[Tutorial] ME cleaner still working for newer platforms

[c0d3z3r0]

I've been experimenting hours on IFWI image cleaning and finally found out, that IFWI support is not required for me_cleaner to work (#213, #242). The trick is to apply me_cleaner to just the ME subregion of the IFWI image. That can be achieved in this way:

• Get the FIT tool for your ME version
• Open your image with FIT
• Save the project via File>Save
• Apply me_cleaner to //Decom/ME Sub Partition.bin
• Reopen the project (the previously saved xml file, not the original image!)
• Click Build
• Flash the new image and pray ;-)

This was tested with CSME 14.0.11.1205, FIT 14.0.11.1205.

Note: Most modules seem to be mandatory on newer ME versions and the system will reset instantly when one of those gets cleaned (for me at least fpf,maestro,pm,crypto,heci,policy,storage,...). At least I could clean touch_fw,fwupdate,ptt. So, there is not much left to be cleaned and thus, this is not yet a real alternative to #282.

Note 2: you will need the modules whitelist patch from #160

mv "ME Sub Partition.bin" "ME Sub Partition.bin.orig"
me_cleaner.py -O "ME Sub Partition.bin" "ME Sub Partition.bin.orig" -w PSVN,UEP,IVBP,MFS,UTOK,HVMP,RSTR,FLOG,IMDP,RBEP,FTPR,NFTP,DLMP -R touch_fw,ptt,fwupdate

[Yannik]

Hi @c0d3z3r0, thanks for the guide.

Where can I get this "FIT" tool?

[steelpuxnastik]

Hi @c0d3z3r0, thanks for the guide.

Where can I get this "FIT" tool?

FIT - Flash image tool.
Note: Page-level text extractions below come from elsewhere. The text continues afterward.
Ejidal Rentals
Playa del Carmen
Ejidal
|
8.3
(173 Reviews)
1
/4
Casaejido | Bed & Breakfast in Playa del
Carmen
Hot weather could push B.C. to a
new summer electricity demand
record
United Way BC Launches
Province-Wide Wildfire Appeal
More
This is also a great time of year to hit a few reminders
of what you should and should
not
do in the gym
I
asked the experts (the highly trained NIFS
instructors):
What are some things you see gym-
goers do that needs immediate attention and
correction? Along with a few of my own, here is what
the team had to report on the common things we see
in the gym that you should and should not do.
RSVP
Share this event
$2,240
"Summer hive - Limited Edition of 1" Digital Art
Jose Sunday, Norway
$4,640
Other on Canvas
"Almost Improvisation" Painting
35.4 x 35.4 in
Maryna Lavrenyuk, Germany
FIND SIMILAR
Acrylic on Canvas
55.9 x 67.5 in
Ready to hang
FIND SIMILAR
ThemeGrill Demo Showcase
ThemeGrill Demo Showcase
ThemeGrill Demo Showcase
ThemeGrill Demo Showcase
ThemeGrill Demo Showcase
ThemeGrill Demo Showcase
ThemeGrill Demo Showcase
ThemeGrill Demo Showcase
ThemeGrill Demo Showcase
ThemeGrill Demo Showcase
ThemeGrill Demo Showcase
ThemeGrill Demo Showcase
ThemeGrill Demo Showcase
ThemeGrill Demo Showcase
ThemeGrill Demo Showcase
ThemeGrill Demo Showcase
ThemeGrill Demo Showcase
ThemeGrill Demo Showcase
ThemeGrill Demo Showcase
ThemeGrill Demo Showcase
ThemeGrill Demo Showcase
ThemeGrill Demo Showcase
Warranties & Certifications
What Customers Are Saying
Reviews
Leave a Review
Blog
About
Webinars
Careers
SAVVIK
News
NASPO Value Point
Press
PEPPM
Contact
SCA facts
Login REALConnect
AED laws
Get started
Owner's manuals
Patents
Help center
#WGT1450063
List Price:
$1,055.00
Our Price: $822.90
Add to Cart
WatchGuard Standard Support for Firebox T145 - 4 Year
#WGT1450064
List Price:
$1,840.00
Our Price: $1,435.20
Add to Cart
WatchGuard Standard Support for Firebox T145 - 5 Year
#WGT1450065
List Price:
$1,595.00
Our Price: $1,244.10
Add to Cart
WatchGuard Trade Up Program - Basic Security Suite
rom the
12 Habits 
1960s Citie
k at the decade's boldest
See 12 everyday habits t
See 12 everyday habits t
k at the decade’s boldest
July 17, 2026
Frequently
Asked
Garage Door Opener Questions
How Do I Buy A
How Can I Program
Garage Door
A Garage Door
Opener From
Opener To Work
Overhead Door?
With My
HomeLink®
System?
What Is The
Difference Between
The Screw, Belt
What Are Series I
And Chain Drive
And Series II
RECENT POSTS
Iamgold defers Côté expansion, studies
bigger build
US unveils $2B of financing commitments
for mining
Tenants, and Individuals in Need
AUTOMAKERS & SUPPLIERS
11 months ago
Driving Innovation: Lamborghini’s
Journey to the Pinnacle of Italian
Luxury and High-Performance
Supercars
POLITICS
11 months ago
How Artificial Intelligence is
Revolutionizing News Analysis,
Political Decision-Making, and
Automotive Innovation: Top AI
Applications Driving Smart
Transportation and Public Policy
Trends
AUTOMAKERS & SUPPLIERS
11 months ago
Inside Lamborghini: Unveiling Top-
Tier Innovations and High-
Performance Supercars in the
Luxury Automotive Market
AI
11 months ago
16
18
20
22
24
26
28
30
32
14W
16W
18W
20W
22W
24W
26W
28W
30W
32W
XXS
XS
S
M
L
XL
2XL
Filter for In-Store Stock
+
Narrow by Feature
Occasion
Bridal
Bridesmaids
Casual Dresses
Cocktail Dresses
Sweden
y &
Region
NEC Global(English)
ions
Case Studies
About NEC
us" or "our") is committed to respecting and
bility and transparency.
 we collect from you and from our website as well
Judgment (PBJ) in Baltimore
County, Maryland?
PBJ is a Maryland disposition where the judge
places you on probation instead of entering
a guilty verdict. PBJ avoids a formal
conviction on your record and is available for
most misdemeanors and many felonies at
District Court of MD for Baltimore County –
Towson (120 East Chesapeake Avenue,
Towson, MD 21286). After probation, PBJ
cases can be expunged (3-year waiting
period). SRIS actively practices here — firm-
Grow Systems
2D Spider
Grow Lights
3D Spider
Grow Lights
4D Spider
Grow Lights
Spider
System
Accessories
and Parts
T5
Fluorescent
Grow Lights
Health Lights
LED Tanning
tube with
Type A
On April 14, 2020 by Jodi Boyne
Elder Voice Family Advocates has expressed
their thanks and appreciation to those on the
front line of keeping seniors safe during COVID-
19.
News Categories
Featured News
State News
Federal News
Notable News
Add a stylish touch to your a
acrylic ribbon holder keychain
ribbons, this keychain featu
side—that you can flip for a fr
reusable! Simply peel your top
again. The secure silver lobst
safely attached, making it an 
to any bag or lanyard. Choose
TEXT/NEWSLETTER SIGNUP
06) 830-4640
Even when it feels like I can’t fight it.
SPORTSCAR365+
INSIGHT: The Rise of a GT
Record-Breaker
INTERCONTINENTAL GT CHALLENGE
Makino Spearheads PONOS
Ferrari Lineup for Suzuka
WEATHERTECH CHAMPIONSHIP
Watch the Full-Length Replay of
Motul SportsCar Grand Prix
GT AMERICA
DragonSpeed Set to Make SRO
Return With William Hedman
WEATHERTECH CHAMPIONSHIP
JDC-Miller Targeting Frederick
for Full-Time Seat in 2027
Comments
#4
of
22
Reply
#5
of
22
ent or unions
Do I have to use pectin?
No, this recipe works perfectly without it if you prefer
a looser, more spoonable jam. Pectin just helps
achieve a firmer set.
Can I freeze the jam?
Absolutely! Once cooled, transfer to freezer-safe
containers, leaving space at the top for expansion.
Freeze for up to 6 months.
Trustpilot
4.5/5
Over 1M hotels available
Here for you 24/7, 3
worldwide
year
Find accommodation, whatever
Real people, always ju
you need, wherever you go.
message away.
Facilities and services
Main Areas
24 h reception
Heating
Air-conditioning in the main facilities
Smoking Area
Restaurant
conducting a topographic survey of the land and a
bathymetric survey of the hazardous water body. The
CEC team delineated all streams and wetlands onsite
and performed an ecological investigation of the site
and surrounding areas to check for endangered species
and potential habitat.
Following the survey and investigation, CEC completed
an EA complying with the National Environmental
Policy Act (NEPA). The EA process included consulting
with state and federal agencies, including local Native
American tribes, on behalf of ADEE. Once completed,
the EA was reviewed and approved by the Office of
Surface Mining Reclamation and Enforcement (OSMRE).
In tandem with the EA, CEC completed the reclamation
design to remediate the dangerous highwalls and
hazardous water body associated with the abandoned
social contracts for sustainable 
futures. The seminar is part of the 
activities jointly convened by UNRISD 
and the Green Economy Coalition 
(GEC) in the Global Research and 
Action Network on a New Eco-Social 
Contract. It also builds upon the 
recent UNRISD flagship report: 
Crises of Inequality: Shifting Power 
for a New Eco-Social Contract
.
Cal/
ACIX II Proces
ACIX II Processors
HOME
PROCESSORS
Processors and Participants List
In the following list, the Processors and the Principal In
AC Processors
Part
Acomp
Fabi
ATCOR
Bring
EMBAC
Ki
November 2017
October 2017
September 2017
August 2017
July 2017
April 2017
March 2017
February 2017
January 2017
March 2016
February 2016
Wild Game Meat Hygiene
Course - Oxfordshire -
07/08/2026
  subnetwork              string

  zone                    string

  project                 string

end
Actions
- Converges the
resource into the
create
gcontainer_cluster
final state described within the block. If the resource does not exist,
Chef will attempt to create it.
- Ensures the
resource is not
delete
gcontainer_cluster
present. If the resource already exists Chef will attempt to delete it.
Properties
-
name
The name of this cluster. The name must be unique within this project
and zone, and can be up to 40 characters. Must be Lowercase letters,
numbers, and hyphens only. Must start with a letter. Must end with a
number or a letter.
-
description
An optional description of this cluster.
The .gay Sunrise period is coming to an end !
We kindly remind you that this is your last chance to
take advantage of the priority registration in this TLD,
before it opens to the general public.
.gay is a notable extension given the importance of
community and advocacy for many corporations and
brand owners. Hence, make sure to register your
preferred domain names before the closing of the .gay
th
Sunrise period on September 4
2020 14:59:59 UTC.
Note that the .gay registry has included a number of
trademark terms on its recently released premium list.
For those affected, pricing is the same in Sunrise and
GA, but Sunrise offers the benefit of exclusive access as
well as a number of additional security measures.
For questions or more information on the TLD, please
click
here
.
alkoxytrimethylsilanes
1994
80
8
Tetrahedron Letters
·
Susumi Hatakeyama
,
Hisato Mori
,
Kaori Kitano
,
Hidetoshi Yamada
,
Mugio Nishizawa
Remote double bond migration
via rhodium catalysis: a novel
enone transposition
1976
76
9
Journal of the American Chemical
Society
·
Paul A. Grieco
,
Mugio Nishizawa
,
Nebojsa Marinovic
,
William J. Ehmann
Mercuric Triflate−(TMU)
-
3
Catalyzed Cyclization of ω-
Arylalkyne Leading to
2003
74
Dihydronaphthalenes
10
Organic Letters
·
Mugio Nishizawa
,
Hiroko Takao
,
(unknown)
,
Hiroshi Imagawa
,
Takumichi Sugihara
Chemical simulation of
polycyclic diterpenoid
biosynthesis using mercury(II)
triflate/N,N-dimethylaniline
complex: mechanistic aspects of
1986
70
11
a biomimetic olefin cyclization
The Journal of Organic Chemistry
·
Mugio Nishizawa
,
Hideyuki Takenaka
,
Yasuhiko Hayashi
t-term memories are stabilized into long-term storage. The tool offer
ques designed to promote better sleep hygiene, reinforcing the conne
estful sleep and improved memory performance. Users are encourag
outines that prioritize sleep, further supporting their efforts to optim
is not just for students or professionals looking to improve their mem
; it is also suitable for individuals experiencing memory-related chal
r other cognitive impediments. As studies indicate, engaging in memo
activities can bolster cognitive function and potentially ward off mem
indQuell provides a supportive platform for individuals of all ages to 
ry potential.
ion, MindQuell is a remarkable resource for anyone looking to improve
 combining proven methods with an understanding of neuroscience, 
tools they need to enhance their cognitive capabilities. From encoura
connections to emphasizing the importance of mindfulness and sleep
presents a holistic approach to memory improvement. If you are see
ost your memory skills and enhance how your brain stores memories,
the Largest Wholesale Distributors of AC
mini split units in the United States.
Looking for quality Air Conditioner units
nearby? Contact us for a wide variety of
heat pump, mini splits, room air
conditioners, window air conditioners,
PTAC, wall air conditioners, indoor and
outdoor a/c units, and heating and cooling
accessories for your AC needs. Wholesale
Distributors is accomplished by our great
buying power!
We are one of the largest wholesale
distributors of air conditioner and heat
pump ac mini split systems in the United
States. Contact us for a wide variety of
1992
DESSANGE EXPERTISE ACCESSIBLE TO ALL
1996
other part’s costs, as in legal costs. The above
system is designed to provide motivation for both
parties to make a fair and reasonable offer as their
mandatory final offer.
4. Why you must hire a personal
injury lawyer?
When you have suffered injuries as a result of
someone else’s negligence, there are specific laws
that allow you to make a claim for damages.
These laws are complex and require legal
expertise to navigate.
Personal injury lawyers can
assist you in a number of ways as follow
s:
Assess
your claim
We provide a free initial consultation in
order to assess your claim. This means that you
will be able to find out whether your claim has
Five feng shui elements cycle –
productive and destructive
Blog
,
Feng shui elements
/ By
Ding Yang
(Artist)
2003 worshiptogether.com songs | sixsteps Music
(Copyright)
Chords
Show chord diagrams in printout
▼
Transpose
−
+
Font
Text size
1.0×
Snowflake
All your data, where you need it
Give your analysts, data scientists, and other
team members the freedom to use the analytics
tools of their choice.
Find the one that compitable with your processor.

[Nephiel]

FWIW, this is what worked for me on a Comet Lake with Intel ME 14.x. Do this at your own risk.

• Get me_cleaner.py from #282 and ensure it reports your original dump.bin as generation 4 at least. Mine was falling into gen 3 as the default case so I arbitrarily added a gen 5 if branch to catch it.
• Use the FIT tool compatible with your processor platform to open your original dump.bin
• In the ME Kernel section of FIT, find the Reserved value (this is the HAP bit, see reference) and toggle it to Yes. Do not change anything else.
• Build the image using FIT but do NOT flash that.
• Instead, use ifdtool -d on both the original dump and the one built with FIT, and diff the outputs. Only one bit should have changed, and this will tell you the offset. Let's say it looks like this:

< PCHSTRP28 : 0x801001b8
---
> PCHSTRP28 : 0x801101b8

So the HAP bit is the 5th on PCHSTRP28.

With this information, we can modify me_cleaner.py, editing the fspba offset on the gen 4 (or 5) branches to replace PCHSTRP32 with PCHSTRP28 and fspba offset 0x80 with 28x4 = 112 = 0x70. In my case, as the fipped bit was still the 5th most significant one, the mask was still 16, no need to change that.

• Use this me_cleaner.py on the original dump, to flip the HAP bit.
• Now, just to check, hexdump and diff both the original dump and the one just cleaned. Only that single bit should have changed between them.
  • (diffing with the one built with FIT should show more changes, this is why we don't want to flash that).
• Flash the dump modified with me_cleaner.py and check that ME is disabled sucessfully.

[c0d3z3r0]

@Nephiel sorry for the late response :D Well, what you describe is actually the soft-disable strap. What I described initially was actual cleaning/wiping of modules to prevent their code to run, even if HAP would had a backdoor. That's what clean(er) in me_cleaner stands for.

So, this feature of me_cleaner could be implemented for platforms >= 9th Gen by extracting the CSME partition from the IFWI image, apply the cleaning stuff just like on < 9th Gen platforms and repackage the cleaned partition into the IFWI image.

[Nephiel]

Right, I only flipped the soft-disable bit, so the rest of the ME code is still in there, and there is no guarantee it can't be invoked some other way.

But, IIRC, I tried more complete cleaning and ran into issues during boot. May have cleaned some module that turned out to be mandatory on that machine... So I had to settle for soft-disabling.